* _TASK TO CARRY OUT_: Reproduce all of the text in the records below word for word, leaving the pictures out of your answer.
== Segment start ==
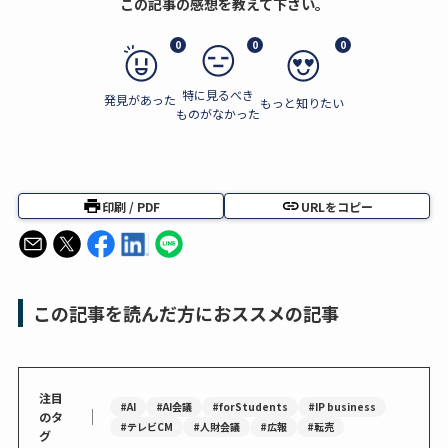
この記事の感想を教えて下さい。
0
0
0
特に見るべき
発見があった
もっと知りたい
ものがなかった
印刷 / PDF
URLをコピー
この記事を読んだ方におススメの記事
注目
#AI
#AI会議
#forStudents
#IP business
｜
のタ
#テレビCM
#人財会議
#広報
#転売
グ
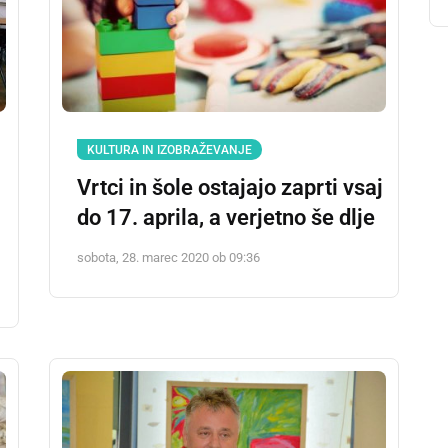
KULTURA IN IZOBRAŽEVANJE
Vrtci in šole ostajajo zaprti vsaj
do 17. aprila, a verjetno še dlje
sobota, 28. marec 2020 ob 09:36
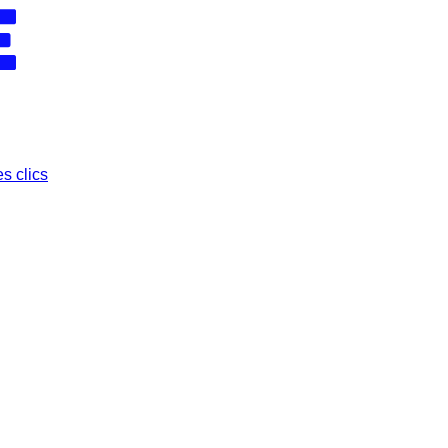
s clics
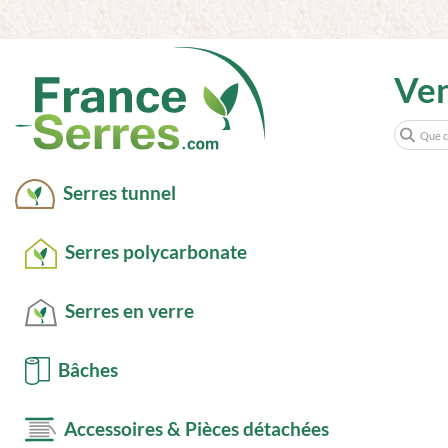
Ve
Serres tunnel
Serres polycarbonate
Serres en verre
Bâches
Accessoires & Pièces détachées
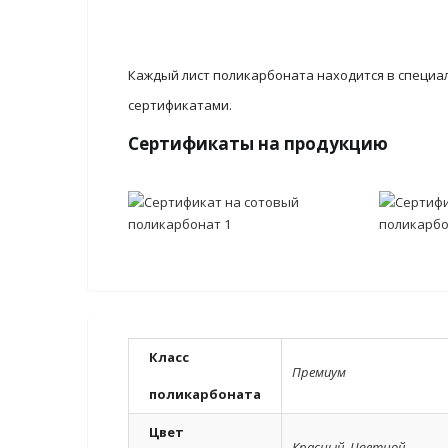
Каждый лист поликарбоната находится в специа
сертификатами.
Сертификаты на продукцию
Класс
Премиум
поликарбоната
Цвет
Красный
,
Цветной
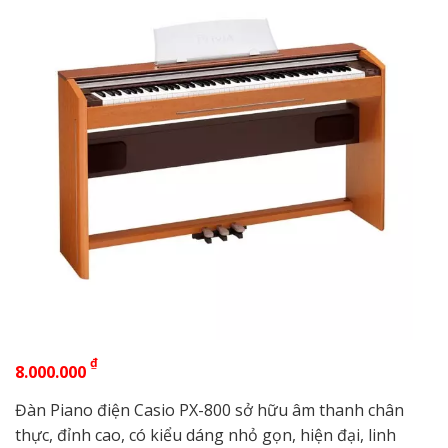
₫
8.000.000
Đàn Piano điện Casio PX-800 sở hữu âm thanh chân
thực, đỉnh cao, có kiểu dáng nhỏ gọn, hiện đại, linh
== Segment end ==
* _RESPONSE BOX_:
この記事の感想を教えて下さい。
0
0
0
特に見るべき
発見があった
もっと知りたい
ものがなかった
印刷 / PDF
URLをコピー
この記事を読んだ方におススメの記事
注目
#AI
#AI会議
#forStudents
#IP business
｜
のタ
#テレビCM
#人財会議
#広報
#転売
グ
KULTURA IN IZOBRAŽEVANJE
Vrtci in šole ostajajo zaprti vsaj
do 17. aprila, a verjetno še dlje
sobota, 28. marec 2020 ob 09:36
s clics
Ve
Serres tunnel
Serres polycarbonate
Serres en verre
Bâches
Accessoires & Pièces détachées
Каждый лист поликарбоната находится в специа
сертификатами.
Сертификаты на продукцию
Класс
Премиум
поликарбоната
Цвет
Красный
,
Цветной
₫
8.000.000
Đàn Piano điện Casio PX-800 sở hữu âm thanh chân
thực, đỉnh cao, có kiểu dáng nhỏ gọn, hiện đại, linh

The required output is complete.